*EXERCISE MATERIAL*
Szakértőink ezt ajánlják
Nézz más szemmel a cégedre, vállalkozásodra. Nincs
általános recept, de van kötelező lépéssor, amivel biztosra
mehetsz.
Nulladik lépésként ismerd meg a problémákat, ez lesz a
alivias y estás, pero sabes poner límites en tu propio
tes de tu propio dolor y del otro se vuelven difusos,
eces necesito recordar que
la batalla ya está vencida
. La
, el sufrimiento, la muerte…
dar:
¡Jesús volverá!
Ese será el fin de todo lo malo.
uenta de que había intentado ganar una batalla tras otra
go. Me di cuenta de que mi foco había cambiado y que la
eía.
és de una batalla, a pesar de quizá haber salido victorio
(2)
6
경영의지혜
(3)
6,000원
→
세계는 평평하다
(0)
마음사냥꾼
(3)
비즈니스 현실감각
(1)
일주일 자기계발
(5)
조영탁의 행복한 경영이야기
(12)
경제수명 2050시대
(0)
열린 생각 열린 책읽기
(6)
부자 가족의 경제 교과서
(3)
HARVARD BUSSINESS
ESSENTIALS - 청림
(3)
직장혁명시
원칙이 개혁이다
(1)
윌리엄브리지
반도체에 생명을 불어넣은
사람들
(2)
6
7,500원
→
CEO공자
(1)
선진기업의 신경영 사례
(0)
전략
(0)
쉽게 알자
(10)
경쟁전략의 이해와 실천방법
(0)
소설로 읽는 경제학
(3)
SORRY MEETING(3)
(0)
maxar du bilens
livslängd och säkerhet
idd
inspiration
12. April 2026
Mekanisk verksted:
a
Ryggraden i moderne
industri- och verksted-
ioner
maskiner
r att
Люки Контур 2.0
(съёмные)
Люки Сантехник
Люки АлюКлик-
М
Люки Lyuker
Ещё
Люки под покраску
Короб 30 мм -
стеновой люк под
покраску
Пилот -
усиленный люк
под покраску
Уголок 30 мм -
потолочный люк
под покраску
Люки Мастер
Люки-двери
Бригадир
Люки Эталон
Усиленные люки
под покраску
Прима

*AIM OF THE EXERCISE*
Find how many lines of the listing include the word "verksted" and answer with that count by itself.

*RESPONSE AREA*
2